Bleiben wir bei den Fakten.
Niemand stellt in Frage, dass Kreative angemessen an den Einnahmen von Verwertern partizipieren sollen. Tatsache ist aber, dass Millionen von Nutzern tagtäglich Inhalte ins Internet hochladen. Bei weitem nicht alle Uploads sind Urheberrechtsverletzungen. Plattformen per Gesetz zu verpflichten, diese Inhalte per Algorithmus auf Urheberrechtsverletzung zu überprüfen und, falls kein Lizenzvertrag mit dem Rechteinhaber vorliegt, den Upload zu verhindern, kann keine angemessene Lösung sein. Auch wenn ein Algorithmus anhand von Metadaten “lernen” kann, wird er nie in der Lage sein, das nationalstaatliche Geflecht urheberrechtlicher Schranken zu verstehen. Algorithmen würden mitunter Inhalte blocken, die gemäß entsprechender Schrankenregelung kein Urheberrecht verletzen, weil sie der kulturellen Vielfalt dienen sollen. Das komplexe Gefüge von Schutz geistigem Eigentum, Meinungsfreiheit und kultureller Vielfalt würde mit solch einer Filterpflicht wie ein Kartenhaus zusammenfallen.
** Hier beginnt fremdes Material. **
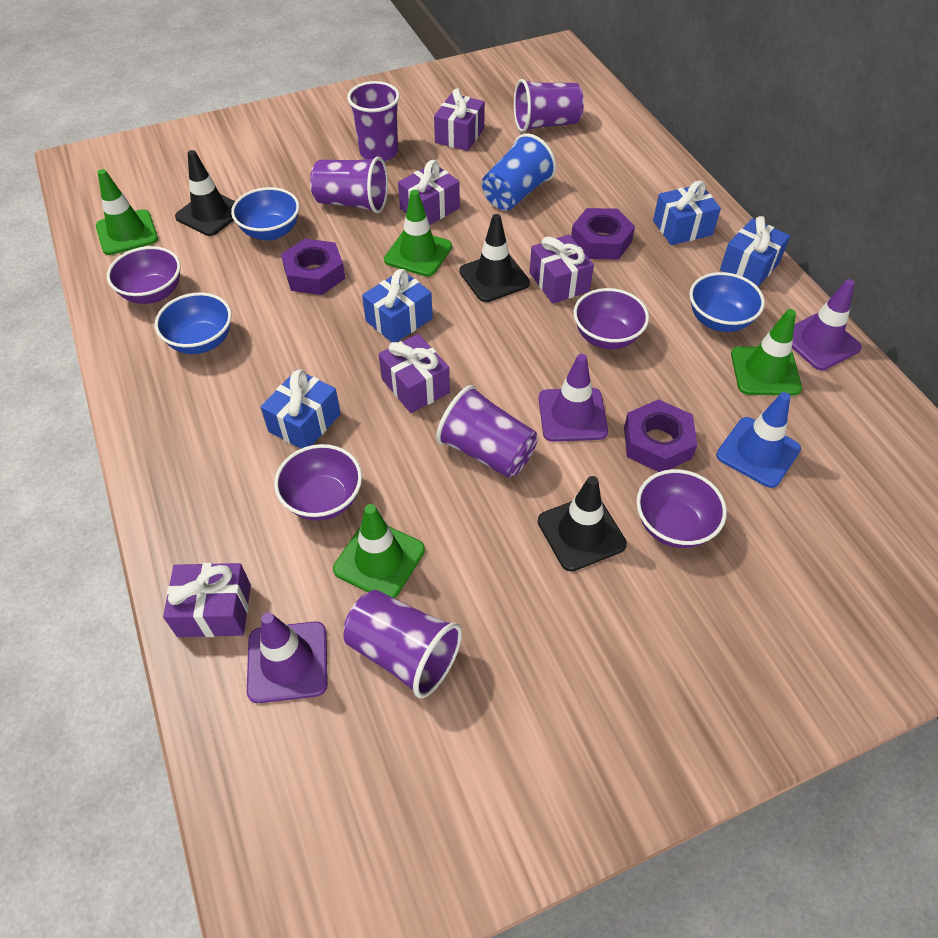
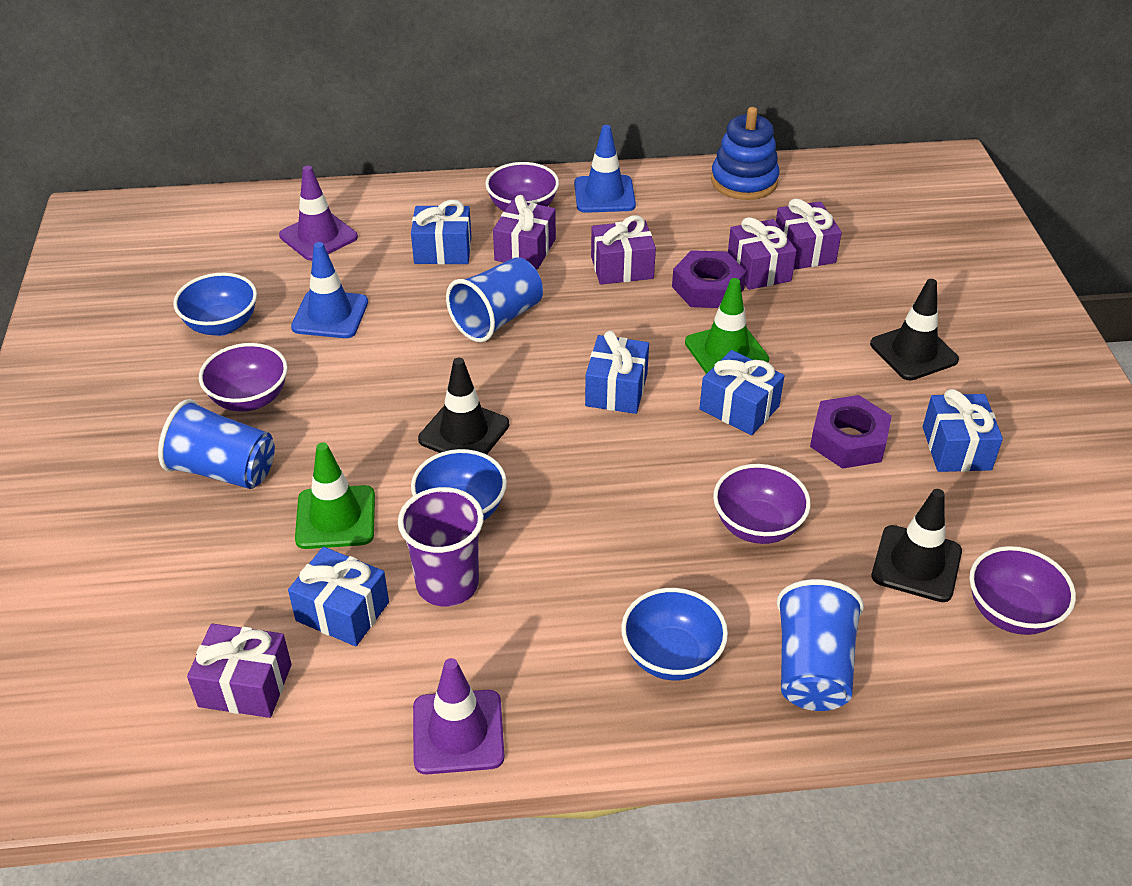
blue cup: 1 -> 3
blue gift: 4 -> 5
blue stacking toy: 0 -> 1
blue traffic cone: 1 -> 2
green traffic cone: 4 -> 2
purple cup: 5 -> 1
purple nut: 3 -> 2
purple traffic cone: 3 -> 2

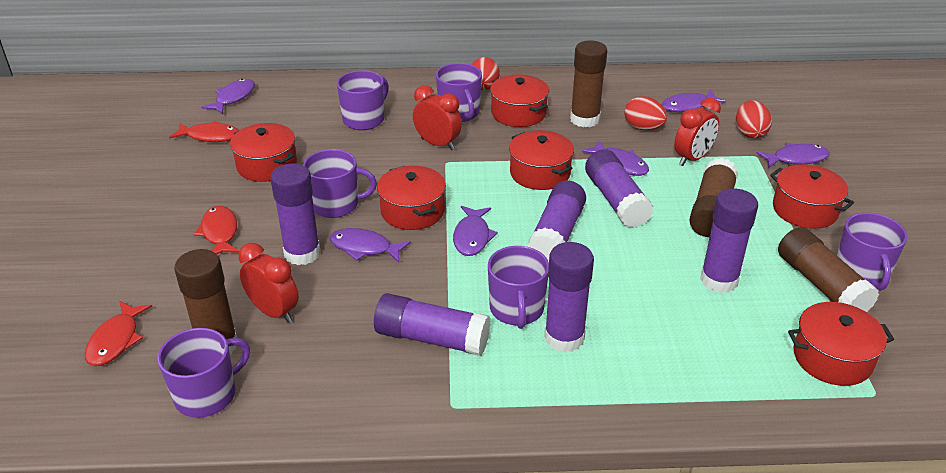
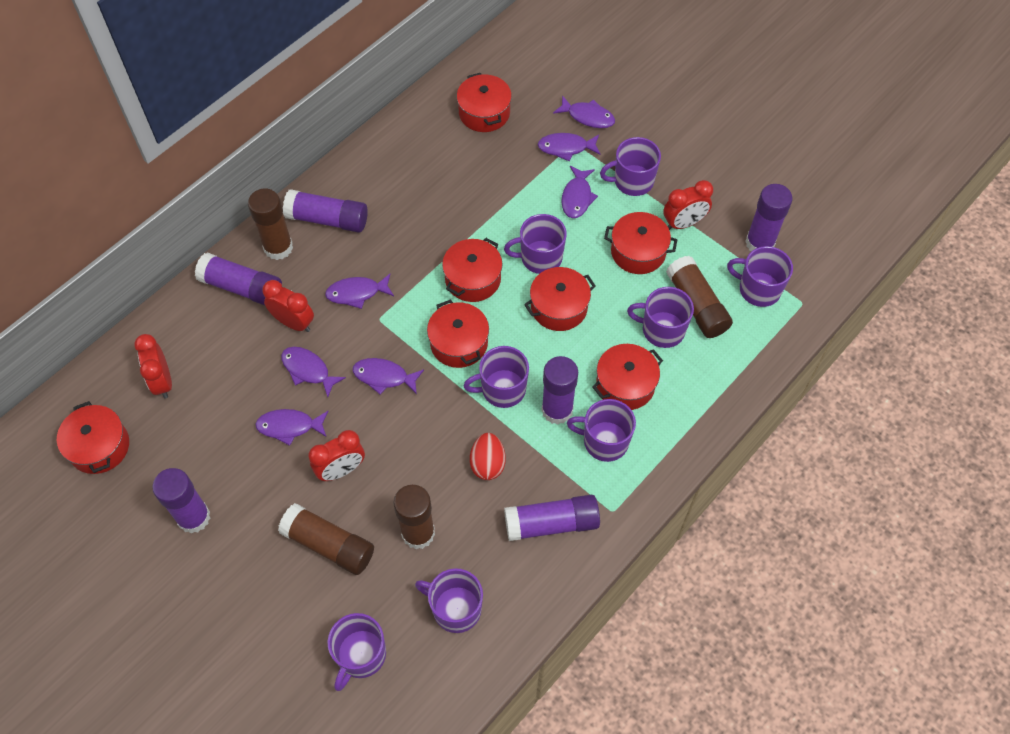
purple fish: 6 -> 7
purple mug: 6 -> 8
red clock: 3 -> 4
red egg: 3 -> 1
red fish: 3 -> 0
red pot: 6 -> 7

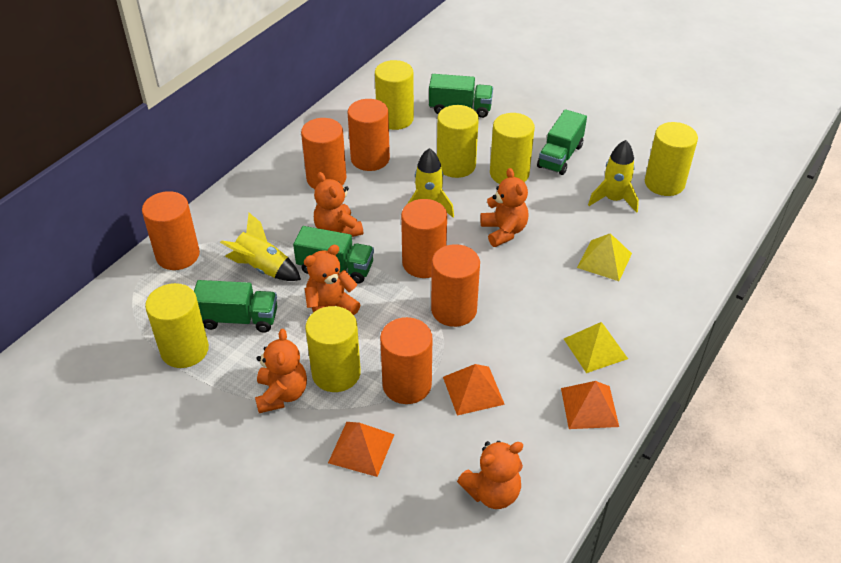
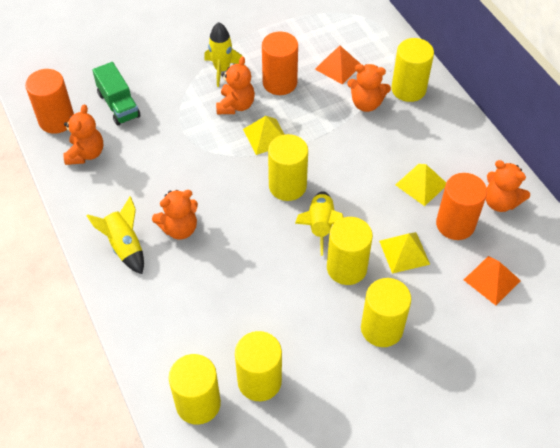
green truck: 4 -> 1
orange cylinder: 6 -> 3
orange pyramid: 3 -> 2
yellow pyramid: 2 -> 3

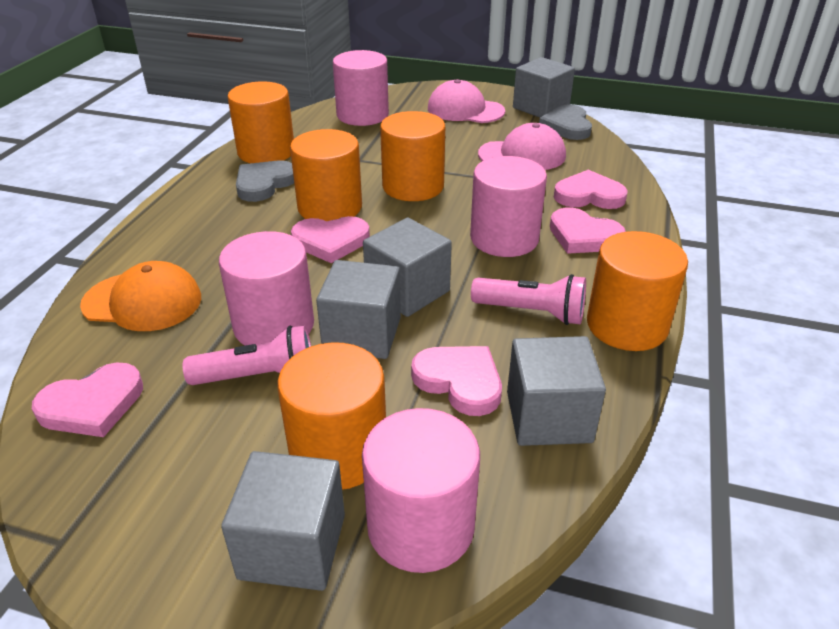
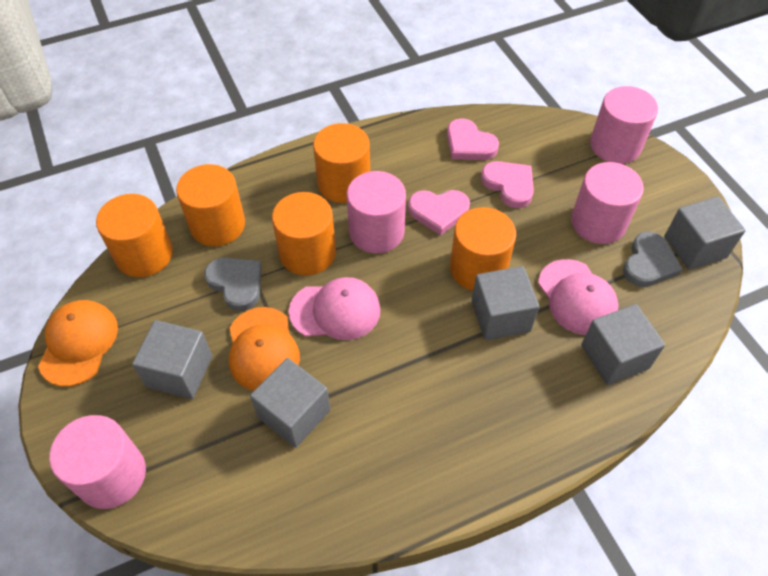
orange cap: 1 -> 2
pink flashlight: 2 -> 0
pink heart: 5 -> 3

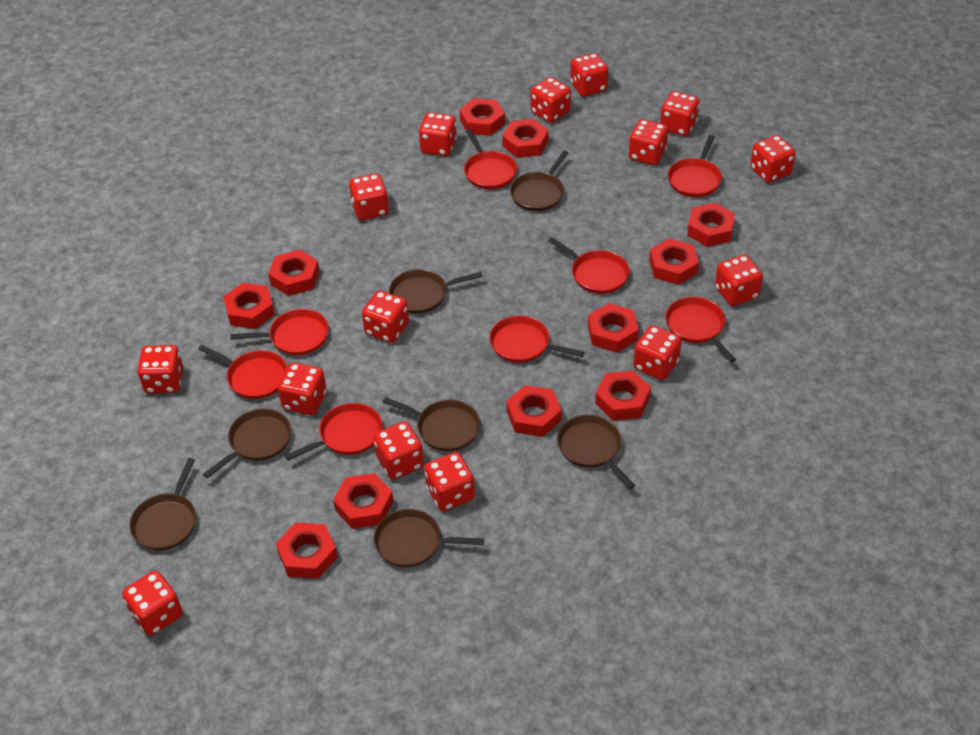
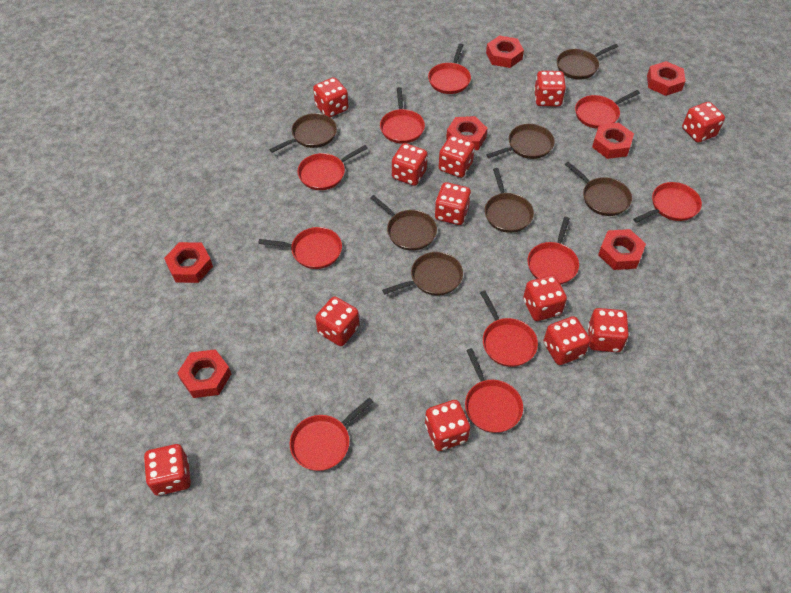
red dice: 15 -> 12
red nut: 11 -> 7
red pan: 8 -> 10

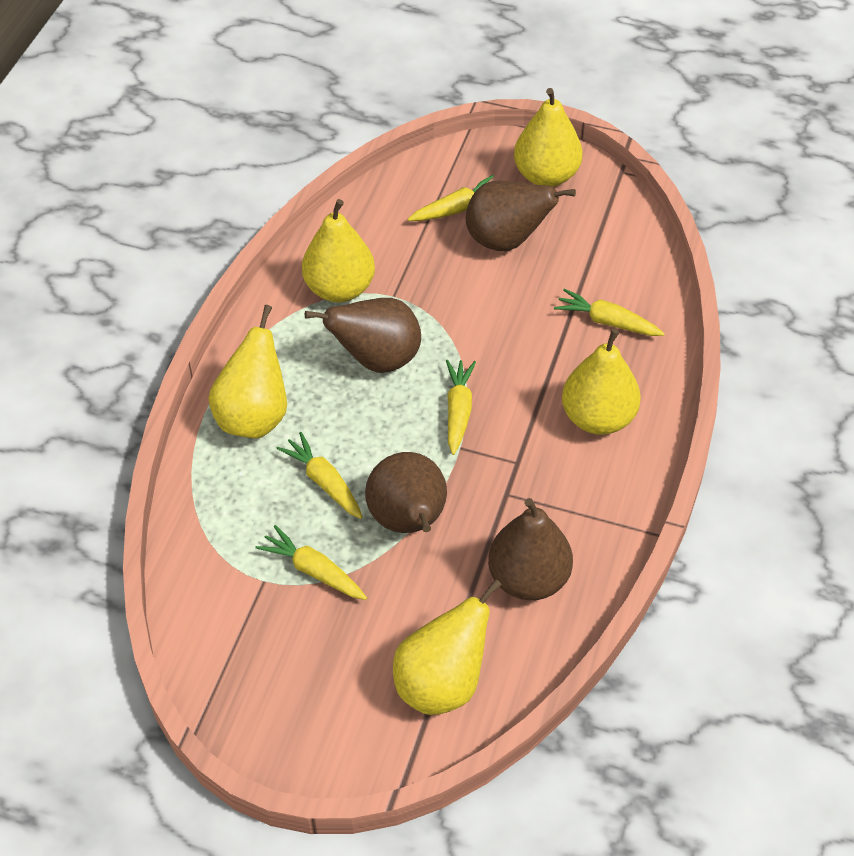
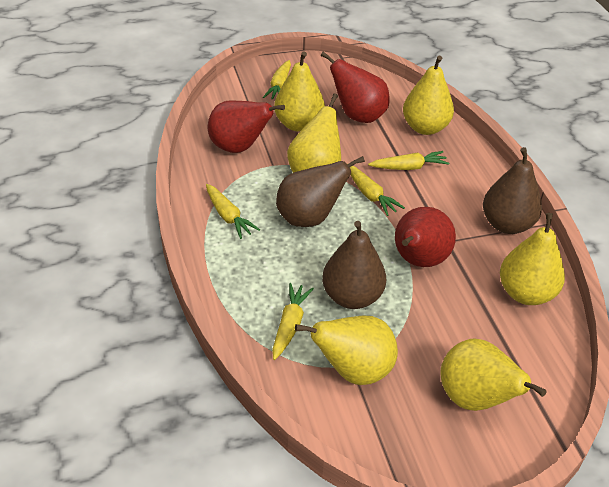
brown pear: 4 -> 3
red pear: 0 -> 3
yellow pear: 5 -> 6

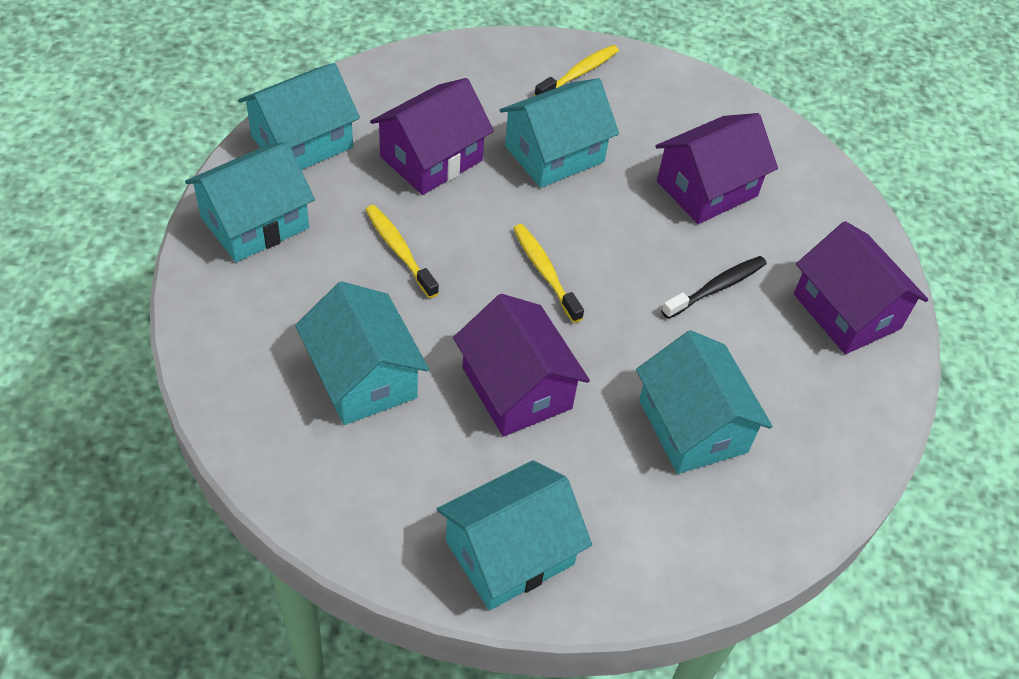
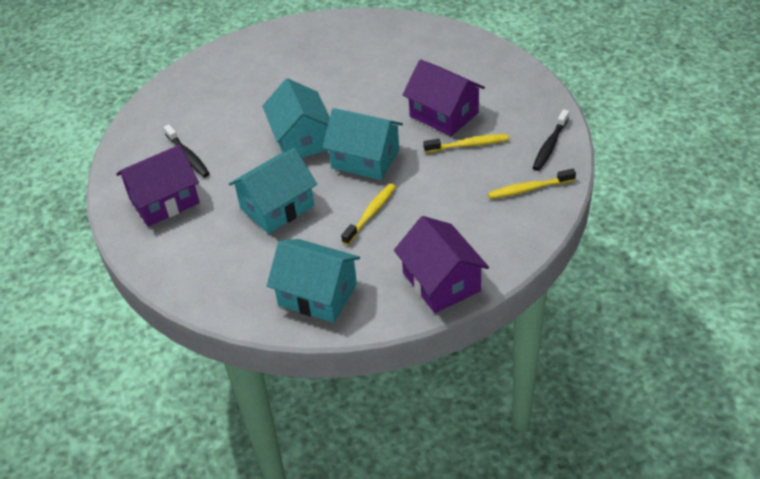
black toothbrush: 1 -> 2
purple house: 4 -> 3
turquoise house: 6 -> 4

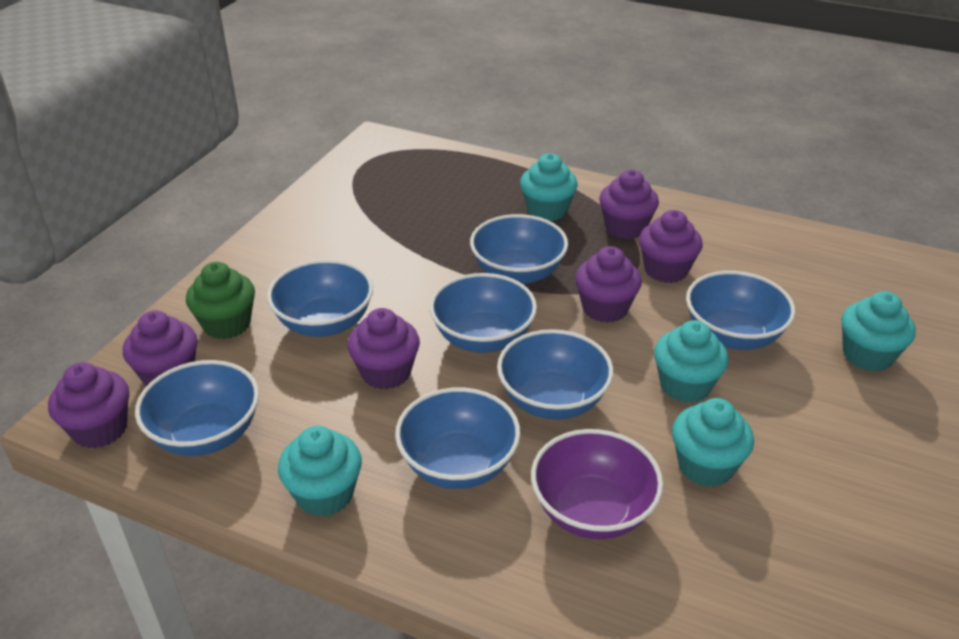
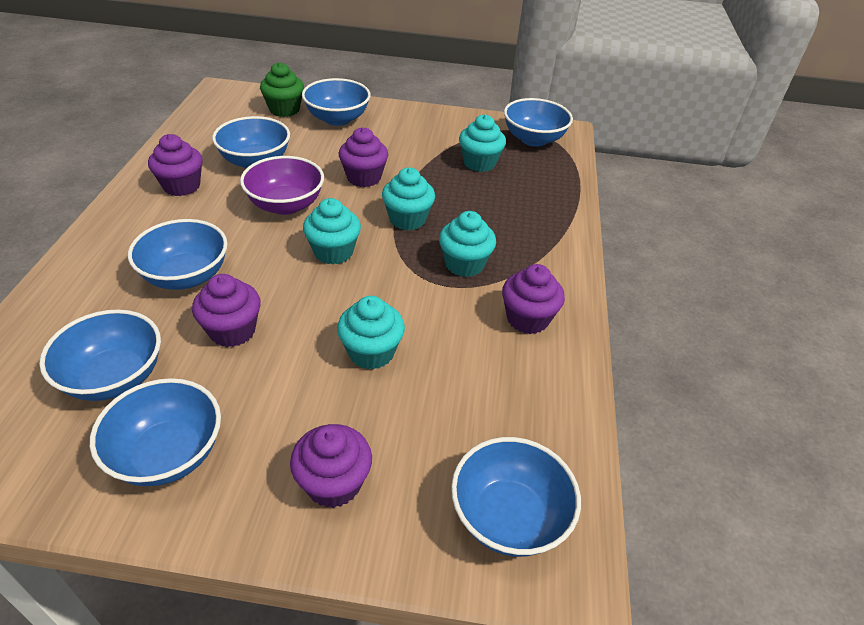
purple cupcake: 6 -> 5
In den deutschen Koalitionsverhandlungen Anfang des Jahres hat man die Brisanz von Uploadfiltern erkannt. Im Koalitionsvertrag wurde deshalb vereinbart, dass die große Koalition Uploadfilterpflichten zur Vermeidung von Urheberrechtsverletzungen als unverhältnismäßig ablehnt. Im Europäischen Parlament scheint sich diese Erkenntnis nur langsam zu verfangen. Im Rechtsausschuss hat man vorsorglich versucht, den Begriff “Uploadfilter” systematisch durch Euphemismen zu ersetzen. Damit ändern sich aber die Konsequenzen nicht. Und die ohnehin schon fatale Rechtsunsicherheit wird dadurch noch verstärkt. Diese Rechtsunsicherheit trifft, wie so häufig, nicht nur die, die Adressaten der Regelung sind, sondern vor allem die, die man eigentlich nicht regulieren will. Für den Wettbewerb und das viel zitierte “level playing field” ist dies nur kontraproduktiv.
Nicht zuletzt ist es die gesellschaftliche Akzeptanz des Urheberrechts, die Schaden an solch einer Regelung nehmen wird. Sie hatte vor ungefähr 20 Jahren ihren Tiefpunkt, als File-Sharing und Raubkopien hoch im Kurs standen. Langsam und dank innovativer Bezahlangebote im Internet gerät die gesellschaftliche Wertschätzung geistigen Eigentums und für das Urheberrecht wieder auf das richtige Niveau. Es bleibt zu hoffen, dass die Gesetzgeber in Brüssel das Urheberrecht nicht mit einer Entscheidung für Urheberrechtsfilter erneut in dieses tiefe Tal der Versagung schicken.
Egal aus welchem Blickwinkel man die Debatte beleuchtet: Mit einem Art. 13, wie er zuletzt im Rechtsausschuss verhandelt wurde, würde die Politik dem Gros der Kreativen einen Bärendienst erweisen. Gewinner wären, wie so häufig, nur die Großen.